🤖 AI Summary
To address three core challenges in scientific literature information extraction—modeling long documents, understanding multimodal content, and standardizing fine-grained cross-paper information (especially under dynamically evolving data schemas)—this paper proposes SciEx, a modular, decoupled framework. SciEx explicitly separates PDF parsing, multimodal retrieval, LLM-driven extraction, and cross-document aggregation, enabling plug-and-play integration of diverse prompting strategies, foundation models, and inference mechanisms for rapid adaptation.

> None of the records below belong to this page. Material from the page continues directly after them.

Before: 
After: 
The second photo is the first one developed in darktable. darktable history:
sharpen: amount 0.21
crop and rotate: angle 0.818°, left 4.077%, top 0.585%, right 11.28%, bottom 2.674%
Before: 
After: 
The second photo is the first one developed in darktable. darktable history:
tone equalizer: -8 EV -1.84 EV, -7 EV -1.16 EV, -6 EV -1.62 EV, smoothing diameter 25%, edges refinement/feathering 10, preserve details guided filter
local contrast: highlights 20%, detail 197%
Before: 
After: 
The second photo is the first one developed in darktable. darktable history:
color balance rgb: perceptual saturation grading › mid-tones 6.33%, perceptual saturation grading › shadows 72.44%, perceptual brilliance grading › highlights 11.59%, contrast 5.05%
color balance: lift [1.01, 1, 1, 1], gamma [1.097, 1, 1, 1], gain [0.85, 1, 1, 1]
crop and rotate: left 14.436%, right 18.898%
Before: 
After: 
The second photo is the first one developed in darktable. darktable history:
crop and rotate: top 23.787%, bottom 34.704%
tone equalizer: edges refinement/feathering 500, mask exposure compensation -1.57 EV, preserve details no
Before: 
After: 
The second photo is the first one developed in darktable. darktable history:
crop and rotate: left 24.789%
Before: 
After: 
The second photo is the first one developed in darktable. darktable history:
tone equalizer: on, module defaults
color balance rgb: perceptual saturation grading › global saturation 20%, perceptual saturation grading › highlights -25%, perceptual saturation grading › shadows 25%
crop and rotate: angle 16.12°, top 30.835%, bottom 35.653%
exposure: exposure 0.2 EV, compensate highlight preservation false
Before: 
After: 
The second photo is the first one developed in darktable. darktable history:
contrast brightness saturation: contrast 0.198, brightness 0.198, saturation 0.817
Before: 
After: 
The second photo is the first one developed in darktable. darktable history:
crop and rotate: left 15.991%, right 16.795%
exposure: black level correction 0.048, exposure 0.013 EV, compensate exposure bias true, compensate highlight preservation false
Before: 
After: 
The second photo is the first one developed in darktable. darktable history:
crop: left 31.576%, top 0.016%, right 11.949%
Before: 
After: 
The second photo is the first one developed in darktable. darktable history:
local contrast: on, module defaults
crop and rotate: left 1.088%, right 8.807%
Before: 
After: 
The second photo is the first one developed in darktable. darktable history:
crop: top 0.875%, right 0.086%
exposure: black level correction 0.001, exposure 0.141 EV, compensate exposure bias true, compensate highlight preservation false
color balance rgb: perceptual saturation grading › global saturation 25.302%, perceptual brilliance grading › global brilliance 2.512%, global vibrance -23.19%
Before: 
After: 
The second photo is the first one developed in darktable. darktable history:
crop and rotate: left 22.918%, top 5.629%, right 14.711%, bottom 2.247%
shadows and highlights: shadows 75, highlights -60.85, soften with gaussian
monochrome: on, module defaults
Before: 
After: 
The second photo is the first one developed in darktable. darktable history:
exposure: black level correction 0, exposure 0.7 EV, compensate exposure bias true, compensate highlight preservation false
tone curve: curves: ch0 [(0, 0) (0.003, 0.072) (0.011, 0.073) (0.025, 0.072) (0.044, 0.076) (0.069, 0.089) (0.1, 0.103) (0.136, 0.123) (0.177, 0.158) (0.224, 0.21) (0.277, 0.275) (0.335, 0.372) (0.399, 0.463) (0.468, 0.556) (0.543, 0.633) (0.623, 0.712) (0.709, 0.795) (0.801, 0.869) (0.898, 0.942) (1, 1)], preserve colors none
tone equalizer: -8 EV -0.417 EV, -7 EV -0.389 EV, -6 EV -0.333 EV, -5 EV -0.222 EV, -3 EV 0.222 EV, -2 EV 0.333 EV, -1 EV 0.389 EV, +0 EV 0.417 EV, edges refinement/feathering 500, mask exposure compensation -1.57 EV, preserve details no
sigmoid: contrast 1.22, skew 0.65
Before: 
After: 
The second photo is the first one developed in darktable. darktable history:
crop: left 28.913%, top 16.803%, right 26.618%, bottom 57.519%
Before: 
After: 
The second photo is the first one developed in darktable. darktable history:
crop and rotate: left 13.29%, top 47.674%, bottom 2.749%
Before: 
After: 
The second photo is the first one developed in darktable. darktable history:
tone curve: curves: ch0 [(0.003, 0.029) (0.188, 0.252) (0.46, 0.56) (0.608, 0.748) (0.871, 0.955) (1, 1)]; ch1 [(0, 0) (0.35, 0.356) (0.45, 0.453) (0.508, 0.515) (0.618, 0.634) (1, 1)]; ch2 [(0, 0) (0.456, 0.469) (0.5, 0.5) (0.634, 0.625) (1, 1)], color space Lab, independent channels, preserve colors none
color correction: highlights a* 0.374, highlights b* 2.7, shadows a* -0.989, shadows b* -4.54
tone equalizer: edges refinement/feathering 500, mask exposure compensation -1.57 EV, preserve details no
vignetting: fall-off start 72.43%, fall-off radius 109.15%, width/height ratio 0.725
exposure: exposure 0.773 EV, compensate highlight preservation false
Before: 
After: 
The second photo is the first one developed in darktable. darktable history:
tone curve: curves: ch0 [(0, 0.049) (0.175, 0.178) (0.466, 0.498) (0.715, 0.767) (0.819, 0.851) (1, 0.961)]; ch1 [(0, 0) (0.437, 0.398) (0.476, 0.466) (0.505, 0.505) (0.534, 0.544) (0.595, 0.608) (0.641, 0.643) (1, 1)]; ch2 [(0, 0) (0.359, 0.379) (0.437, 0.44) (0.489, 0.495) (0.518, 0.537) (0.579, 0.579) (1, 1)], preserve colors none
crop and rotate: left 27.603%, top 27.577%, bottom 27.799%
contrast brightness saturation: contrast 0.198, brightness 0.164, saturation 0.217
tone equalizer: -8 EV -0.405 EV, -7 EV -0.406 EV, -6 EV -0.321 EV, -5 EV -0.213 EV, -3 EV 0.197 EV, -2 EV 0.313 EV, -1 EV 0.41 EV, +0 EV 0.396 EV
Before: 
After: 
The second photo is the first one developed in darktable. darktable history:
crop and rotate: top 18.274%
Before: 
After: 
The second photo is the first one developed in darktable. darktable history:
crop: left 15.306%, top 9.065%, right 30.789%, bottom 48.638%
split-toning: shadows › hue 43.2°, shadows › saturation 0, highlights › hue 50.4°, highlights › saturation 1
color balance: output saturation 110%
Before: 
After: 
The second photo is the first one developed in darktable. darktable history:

Evaluated across three domain-specific datasets, SciEx achieves high accuracy and consistency in fine-grained information extraction. The study systematically identifies key strengths and bottlenecks of current LLM-based pipelines, offering an extensible and maintainable technical pathway for constructing scientific knowledge graphs that evolve with shifting data patterns and scholarly conventions.
📝 Abstract
Large language models (LLMs) are increasingly touted as powerful tools for automating scientific information extraction. However, existing methods and tools often struggle with the realities of scientific literature: long-context documents, multi-modal content, and reconciling varied and inconsistent fine-grained information across multiple publications into standardized formats. These challenges are further compounded when the desired data schema or extraction ontology changes rapidly, making it difficult to re-architect or fine-tune existing systems. We present SciEx, a modular and composable framework that decouples key components including PDF parsing, multi-modal retrieval, extraction, and aggregation. This design streamlines on-demand data extraction while enabling extensibility and flexible integration of new models, prompting strategies, and reasoning mechanisms. We evaluate SciEx on datasets spanning three scientific topics for its ability to extract fine-grained information accurately and consistently. Our findings provide practical insights into both the strengths and limitations of current LLM-based pipelines.